As it depends on data, we are working with matching software that calculates a score for every word so we can take decisions (it is based on a big database). The input data is not clean, it is imported from some government web pages and is human filtered so it could have junk that has to be recognized as well. Any suggestions?
[Edit] Examples:
name: Javier Abdul Córdoba Gándara common permutations (or as it may appear in gvt data referring to same person): Córdoba Gándara Javier Abdul Javier A. Córdoba Gándara Javier Abdul Córdoba G. paternal=Córdoba maternal=Gándara first given:Javier second given:Abdul
name: María de la Luz Sánchez Martínez paternal:Sánchez maternal: Martínez first given: María de la Luz
name: Paloma Viridiana Alin Arias Medina paternal: Arias maternal: Medina first given: Paloma second given: Viridiana Alin
As I said what the meaning of each word depends on the score. One has no way of knowing that
Viridianaand
Alinare given names if not from the score.
We have a very strong database (80 million records or so) so we can get some use of the scoring system.
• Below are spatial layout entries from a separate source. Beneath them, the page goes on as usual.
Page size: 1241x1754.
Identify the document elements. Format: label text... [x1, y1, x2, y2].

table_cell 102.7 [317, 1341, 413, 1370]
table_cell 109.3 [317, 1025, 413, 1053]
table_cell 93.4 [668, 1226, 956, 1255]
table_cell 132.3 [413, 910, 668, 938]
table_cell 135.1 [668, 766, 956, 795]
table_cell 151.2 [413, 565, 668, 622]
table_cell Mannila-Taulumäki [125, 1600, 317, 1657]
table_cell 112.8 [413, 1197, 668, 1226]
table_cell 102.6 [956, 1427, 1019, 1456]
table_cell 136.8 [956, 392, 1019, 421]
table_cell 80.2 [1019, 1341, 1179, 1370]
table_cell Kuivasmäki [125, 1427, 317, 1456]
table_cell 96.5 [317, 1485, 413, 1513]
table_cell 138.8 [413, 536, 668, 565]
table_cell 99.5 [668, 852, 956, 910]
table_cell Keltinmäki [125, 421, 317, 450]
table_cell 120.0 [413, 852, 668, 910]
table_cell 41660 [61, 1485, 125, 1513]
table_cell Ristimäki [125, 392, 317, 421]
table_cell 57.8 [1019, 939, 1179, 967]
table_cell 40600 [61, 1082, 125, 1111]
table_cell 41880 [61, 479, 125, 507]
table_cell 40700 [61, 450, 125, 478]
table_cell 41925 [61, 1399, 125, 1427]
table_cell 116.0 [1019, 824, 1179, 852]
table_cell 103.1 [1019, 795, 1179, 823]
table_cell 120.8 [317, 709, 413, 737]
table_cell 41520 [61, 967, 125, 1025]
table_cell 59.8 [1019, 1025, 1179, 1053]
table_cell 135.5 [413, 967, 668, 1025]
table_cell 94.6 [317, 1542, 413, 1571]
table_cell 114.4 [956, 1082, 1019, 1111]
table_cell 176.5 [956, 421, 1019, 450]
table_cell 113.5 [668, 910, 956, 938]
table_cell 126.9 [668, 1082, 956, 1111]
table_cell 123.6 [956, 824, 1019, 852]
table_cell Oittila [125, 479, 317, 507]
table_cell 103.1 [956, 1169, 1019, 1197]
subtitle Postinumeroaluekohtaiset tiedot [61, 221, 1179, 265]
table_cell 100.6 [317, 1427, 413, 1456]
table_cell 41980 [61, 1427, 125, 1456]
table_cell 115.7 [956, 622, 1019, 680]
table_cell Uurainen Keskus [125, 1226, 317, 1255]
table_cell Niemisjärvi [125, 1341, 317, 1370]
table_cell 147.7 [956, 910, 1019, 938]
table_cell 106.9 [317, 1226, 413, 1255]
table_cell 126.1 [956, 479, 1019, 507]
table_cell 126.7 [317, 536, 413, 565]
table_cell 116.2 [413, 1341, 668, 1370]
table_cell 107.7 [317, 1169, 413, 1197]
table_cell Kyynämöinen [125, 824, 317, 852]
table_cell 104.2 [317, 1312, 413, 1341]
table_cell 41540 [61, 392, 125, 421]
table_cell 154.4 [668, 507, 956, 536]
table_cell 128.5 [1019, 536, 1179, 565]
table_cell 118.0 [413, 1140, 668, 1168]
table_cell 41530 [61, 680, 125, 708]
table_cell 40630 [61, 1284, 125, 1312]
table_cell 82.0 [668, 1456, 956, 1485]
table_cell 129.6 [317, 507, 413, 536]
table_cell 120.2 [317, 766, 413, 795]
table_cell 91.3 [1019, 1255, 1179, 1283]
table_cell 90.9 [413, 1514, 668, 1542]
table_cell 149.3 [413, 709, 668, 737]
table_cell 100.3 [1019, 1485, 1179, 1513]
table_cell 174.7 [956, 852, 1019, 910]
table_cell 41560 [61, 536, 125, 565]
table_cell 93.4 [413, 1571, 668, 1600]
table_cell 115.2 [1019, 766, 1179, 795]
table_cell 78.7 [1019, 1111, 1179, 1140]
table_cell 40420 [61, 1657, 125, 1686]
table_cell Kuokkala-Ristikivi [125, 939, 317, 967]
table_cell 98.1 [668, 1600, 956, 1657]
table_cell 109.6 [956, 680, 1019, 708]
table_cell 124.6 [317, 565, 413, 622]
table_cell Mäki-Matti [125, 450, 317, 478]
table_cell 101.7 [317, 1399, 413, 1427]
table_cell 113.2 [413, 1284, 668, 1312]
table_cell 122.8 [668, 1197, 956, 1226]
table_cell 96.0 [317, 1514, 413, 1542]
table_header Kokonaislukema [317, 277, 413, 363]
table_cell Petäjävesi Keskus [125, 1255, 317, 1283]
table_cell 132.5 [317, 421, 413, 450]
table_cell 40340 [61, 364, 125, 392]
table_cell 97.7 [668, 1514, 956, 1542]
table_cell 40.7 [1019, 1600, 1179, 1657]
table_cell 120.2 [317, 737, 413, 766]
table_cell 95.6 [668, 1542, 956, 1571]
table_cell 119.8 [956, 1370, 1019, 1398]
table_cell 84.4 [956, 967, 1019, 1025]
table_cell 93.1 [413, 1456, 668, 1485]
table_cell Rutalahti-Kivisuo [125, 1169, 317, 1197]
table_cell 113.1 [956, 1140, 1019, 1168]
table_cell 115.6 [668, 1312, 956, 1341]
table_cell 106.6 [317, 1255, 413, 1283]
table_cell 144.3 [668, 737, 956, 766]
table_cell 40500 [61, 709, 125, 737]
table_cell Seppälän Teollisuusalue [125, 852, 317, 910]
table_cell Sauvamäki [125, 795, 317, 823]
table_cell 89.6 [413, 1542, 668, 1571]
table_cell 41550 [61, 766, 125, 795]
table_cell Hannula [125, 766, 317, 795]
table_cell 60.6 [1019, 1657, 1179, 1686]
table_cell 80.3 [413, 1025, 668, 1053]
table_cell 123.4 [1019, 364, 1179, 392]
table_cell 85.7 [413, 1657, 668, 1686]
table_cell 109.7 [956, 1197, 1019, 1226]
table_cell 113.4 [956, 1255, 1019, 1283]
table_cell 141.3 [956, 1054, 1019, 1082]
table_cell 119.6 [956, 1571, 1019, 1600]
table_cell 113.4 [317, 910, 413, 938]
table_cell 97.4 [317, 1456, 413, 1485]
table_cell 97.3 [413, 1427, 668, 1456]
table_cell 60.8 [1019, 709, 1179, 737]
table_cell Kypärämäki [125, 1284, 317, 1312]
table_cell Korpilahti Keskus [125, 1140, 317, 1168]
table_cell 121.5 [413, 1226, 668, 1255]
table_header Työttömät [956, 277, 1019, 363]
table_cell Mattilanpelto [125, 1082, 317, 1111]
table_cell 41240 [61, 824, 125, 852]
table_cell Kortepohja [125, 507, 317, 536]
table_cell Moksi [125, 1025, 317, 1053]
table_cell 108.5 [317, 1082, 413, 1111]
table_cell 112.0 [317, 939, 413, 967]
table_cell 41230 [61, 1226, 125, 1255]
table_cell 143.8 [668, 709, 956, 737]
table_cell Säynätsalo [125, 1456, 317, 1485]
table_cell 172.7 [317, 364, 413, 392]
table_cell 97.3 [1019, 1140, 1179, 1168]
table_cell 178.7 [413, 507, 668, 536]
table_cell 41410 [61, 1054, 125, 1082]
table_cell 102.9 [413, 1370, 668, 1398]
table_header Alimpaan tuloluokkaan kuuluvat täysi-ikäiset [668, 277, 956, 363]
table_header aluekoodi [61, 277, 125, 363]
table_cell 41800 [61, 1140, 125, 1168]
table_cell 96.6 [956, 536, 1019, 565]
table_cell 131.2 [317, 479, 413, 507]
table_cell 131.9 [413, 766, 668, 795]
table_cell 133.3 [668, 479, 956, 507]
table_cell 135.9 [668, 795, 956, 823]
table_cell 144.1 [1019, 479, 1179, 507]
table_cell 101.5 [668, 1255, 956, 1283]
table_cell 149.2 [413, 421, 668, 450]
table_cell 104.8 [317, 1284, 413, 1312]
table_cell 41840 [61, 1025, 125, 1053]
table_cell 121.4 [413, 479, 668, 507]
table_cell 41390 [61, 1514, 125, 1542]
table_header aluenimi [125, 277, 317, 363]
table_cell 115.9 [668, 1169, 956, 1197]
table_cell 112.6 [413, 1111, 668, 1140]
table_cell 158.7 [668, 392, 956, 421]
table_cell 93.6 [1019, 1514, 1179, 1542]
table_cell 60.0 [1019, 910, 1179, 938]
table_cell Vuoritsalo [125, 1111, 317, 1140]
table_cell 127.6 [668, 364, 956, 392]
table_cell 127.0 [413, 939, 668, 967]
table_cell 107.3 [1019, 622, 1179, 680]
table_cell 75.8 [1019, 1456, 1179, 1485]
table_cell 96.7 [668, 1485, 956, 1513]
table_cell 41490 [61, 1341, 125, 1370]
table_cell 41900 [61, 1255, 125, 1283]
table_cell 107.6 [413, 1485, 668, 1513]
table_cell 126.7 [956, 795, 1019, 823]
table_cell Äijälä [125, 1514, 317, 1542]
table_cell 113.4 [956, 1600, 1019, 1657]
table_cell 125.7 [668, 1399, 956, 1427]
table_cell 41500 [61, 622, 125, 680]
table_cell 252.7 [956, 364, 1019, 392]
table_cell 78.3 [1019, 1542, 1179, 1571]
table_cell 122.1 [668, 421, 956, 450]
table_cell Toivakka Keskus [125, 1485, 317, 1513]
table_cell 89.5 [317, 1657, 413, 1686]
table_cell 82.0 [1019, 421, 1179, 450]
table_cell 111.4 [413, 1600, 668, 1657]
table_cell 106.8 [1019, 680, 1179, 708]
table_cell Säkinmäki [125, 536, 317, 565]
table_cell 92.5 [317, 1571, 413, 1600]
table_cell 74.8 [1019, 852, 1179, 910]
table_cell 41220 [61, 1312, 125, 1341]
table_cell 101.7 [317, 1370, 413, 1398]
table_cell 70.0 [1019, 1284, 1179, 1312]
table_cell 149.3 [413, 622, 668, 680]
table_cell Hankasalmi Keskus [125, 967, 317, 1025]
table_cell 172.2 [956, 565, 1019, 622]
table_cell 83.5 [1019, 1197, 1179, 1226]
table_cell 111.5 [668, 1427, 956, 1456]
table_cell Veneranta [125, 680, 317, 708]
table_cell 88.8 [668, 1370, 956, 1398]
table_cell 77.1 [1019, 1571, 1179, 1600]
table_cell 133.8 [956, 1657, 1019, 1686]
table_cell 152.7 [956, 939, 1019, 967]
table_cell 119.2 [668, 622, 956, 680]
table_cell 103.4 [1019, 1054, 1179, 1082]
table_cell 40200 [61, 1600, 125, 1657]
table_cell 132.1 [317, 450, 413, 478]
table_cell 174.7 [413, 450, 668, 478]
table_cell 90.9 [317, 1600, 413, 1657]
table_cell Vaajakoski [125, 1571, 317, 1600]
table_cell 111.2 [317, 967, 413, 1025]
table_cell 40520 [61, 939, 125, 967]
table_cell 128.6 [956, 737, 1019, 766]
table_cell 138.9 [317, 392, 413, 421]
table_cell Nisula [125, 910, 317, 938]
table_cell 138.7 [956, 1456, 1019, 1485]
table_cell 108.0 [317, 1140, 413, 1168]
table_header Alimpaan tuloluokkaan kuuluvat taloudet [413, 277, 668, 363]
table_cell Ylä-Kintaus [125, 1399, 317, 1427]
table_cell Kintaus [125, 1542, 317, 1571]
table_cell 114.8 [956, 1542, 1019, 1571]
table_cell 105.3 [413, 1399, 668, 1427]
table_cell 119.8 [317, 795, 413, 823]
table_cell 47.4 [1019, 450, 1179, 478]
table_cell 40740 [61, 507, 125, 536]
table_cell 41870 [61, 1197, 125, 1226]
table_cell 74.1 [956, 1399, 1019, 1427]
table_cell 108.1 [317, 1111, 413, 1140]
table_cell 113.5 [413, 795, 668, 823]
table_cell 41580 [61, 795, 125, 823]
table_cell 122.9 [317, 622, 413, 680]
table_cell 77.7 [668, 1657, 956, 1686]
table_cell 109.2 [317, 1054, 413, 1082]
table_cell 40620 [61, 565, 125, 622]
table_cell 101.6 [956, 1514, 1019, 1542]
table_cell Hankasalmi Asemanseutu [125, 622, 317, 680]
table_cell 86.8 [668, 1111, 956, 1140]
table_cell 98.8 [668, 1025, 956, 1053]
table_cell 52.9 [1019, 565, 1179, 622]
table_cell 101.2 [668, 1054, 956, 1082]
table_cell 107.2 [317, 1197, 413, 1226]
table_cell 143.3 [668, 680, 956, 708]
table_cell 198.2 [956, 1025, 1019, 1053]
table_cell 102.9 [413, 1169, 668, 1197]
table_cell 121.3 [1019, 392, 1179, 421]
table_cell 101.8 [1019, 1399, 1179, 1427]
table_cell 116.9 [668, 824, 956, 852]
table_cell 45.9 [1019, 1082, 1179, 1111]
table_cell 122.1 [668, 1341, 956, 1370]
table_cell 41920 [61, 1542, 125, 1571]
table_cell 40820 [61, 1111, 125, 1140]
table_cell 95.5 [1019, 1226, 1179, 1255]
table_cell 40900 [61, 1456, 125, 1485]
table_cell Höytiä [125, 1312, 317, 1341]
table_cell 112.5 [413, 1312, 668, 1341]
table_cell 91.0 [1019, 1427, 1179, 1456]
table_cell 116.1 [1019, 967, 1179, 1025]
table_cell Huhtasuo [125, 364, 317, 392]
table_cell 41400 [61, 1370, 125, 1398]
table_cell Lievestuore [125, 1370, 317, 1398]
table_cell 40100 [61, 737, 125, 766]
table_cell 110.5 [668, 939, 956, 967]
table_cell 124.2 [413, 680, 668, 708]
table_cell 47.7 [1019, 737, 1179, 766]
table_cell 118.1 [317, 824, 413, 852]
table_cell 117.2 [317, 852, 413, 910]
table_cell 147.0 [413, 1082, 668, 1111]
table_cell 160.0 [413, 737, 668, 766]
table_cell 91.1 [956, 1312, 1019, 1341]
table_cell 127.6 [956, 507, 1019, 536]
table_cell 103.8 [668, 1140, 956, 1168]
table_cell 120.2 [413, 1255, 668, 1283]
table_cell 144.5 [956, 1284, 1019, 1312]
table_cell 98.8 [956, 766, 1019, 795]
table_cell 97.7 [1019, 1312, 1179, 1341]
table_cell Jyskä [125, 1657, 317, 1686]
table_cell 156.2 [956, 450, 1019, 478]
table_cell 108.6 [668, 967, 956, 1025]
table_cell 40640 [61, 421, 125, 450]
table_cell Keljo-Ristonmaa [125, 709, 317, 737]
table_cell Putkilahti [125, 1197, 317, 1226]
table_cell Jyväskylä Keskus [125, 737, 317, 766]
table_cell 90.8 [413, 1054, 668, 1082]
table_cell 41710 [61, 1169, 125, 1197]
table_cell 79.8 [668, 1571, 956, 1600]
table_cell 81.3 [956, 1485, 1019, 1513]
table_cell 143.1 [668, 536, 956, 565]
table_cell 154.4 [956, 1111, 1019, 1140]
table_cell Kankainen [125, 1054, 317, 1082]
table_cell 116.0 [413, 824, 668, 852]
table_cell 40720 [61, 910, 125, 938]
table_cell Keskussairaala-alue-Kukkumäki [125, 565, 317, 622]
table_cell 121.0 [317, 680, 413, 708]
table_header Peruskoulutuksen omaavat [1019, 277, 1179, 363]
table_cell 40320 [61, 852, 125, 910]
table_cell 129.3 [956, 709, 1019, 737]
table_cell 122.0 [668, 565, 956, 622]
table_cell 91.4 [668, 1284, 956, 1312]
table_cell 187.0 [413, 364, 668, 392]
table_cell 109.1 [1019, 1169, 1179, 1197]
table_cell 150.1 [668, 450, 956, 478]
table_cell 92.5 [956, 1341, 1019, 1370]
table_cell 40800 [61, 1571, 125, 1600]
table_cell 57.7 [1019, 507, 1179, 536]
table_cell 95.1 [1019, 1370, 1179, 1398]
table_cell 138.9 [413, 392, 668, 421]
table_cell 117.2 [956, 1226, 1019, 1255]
I am designing some algorithm that uses that but looking for other references.
Solution
Unfortunately - and having done quite a bit of this work myself - your ideal algorithm will be very data specific, and you will need to work this out for your particular situation.
Of the total time and effort to develop this algorithm, I'd say the time will be split roughly as follows:
- 10% for general string manipulation
- 30% for the specific nature of the data (Mexican name formats, data input quirks)
- 60% to cater for data quality / lack of quality
And I believe that's quite generous towards the general string manipulation. Of course it depends whether you need quality results for all records, or only the 'clean' records etc, and if you are able to ignore the 'difficult' records it makes it a lot simpler.
Some general tips
- If they are not required, remove non alphanumeric / whitespace characters
- Split on spaces
- Use hyphens / punctuation to identify surnames or family names
- Initials (which are generally single letters) are not surnames; i.e. they must be first / middle
- determine the level of confidence that you have programmatically identified the each name (and test this thoroughly). You may find there are subsets of data that contain similar patterns that need to be catered for individually (they may come from different sources etc)
OTHER TIPS
You may need to add some natural language or machine learning to check. The problem of identifying author names (e.g. in scientific papers) is difficult as they can be reported with differing orders, degrees of abbreviation, elisions etc. If your database is dirty you will end with ambiguity whatever you do.